# Is "Large boned" a good characteristic?



## ~Saphira~ (Apr 25, 2012)

I was looking around and there was a classified add for two puppies which were being sold. It said: "Our puppies purchase good characters (I think they meant characteristics, but not sure) such as big bones"

Just wondering: Are big bones "good", bad, or does it matter at all?


----------



## Liesje (Mar 4, 2007)

It's a personal preference. I like good bone, however I do a lot of higher impact sports like agility and flyball so large/thick bone is not really practical for me or my dogs. I don't like GSDs that look too fine, but they don't have to have exceptionally large bone.


----------



## ~Saphira~ (Apr 25, 2012)

So it isn't a health issue?


----------



## Liesje (Mar 4, 2007)

No, just a personal preference.


----------



## ~Saphira~ (Apr 25, 2012)

Okay, thanks! : )


----------



## Emoore (Oct 9, 2002)

Kopper has heavy, substantial bone. Rocky has finer bones. Just personal preference.


----------



## Danielle609 (Jun 18, 2011)

True "Big Bone" is not a health issue, but be weary. A lot of BYB's will advertise their dogs as large and big boned which means 1 of 3 things 1) The Parents are overweight 2) The parents are over sized above the standard and 3) possibly 1 and 2 combined. If this is the case, then yes it can relate to health problem.


----------



## FG167 (Sep 22, 2010)

Personal preference. I prefer a dog with more bone (looks) but athletic in size - like my Kastle  100% biased obviously


----------



## Emoore (Oct 9, 2002)

Danielle609 said:


> True "Big Bone" is not a health issue, but be weary. A lot of BYB's will advertise their dogs as large and big boned which means 1 of 3 things 1) The Parents are overweight 2) The parents are over sized above the standard and 3) possibly 1 and 2 combined. If this is the case, then yes it can relate to health problem.

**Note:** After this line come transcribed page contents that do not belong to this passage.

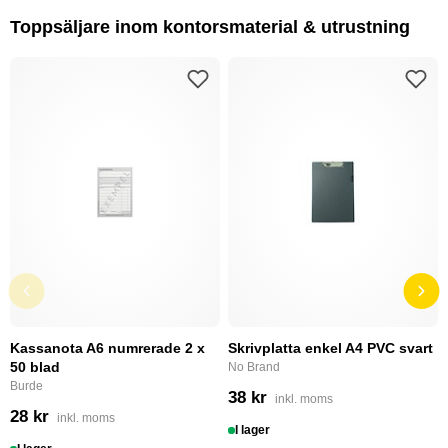
Toppsäljare inom kontorsmaterial & utrustning
Kassanota A6 numrerade 2 x
Skrivplatta enkel A4 PVC svart
50 blad
No Brand
Burde
38 kr
inkl. moms
28 kr
inkl. moms
I lager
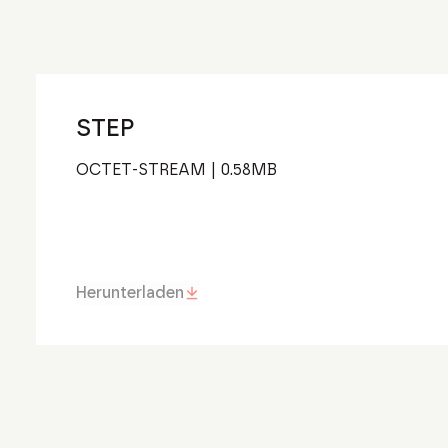
STEP
OCTET-STREAM
|
0.58
MB
Herunterladen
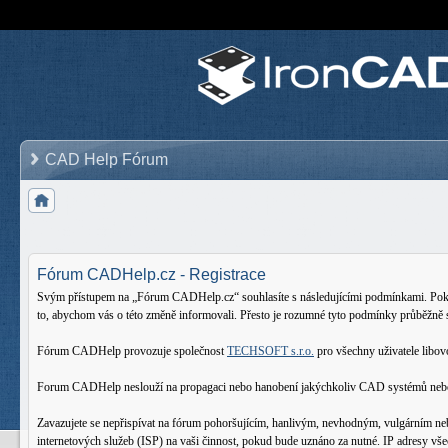
CAD Help Fórum
Fórum CADHelp.cz - Registrace
Svým přístupem na „Fórum CADHelp.cz“ souhlasíte s následujícími podmínkami. Pokud 
to, abychom vás o této změně informovali. Přesto je rozumné tyto podmínky průběžně
Fórum CADHelp provozuje společnost
TECHSOFT s.r.o.
pro všechny uživatele lib
Forum CADHelp neslouží na propagaci nebo hanobení jakýchkoliv CAD systémů nebo oso
Zavazujete se nepřispívat na fórum pohoršujícím, hanlivým, nevhodným, vulgárním ne
internetových služeb (ISP) na vaši činnost, pokud bude uznáno za nutné. IP adresy vš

Excellent point. My "big boned" boy has noticeably thicker bone in his legs and paws as well as a broader head, but he's still well within standard and a healthy weight. A lot of times big bone just means fat or oversized.


----------



## RubyTuesday (Jan 20, 2008)

I like a tall, lean frame with substantial bone. I dislike truly massive bone, ie matiff like. I probably prefer bone a bit too light than super massive. Many dogs are touted as having massive bone that are nothing more than fat.


----------



## doggiedad (Dec 2, 2007)

where does a puppy get money to purchase anything??



~Saphira~ said:


> I was looking around and there was a classified add for two puppies which were being sold. It said:
> 
> >>>> "Our puppies purchase good characters <<<<
> 
> ...


----------



## RubyTuesday (Jan 20, 2008)

I don't know Doggiedad. GSD are super smart but generally work for free & most are much too upstanding to resort to thuggish thievery...Tho' I wouldn't put a credit card scam past my little Djibouti these days!


----------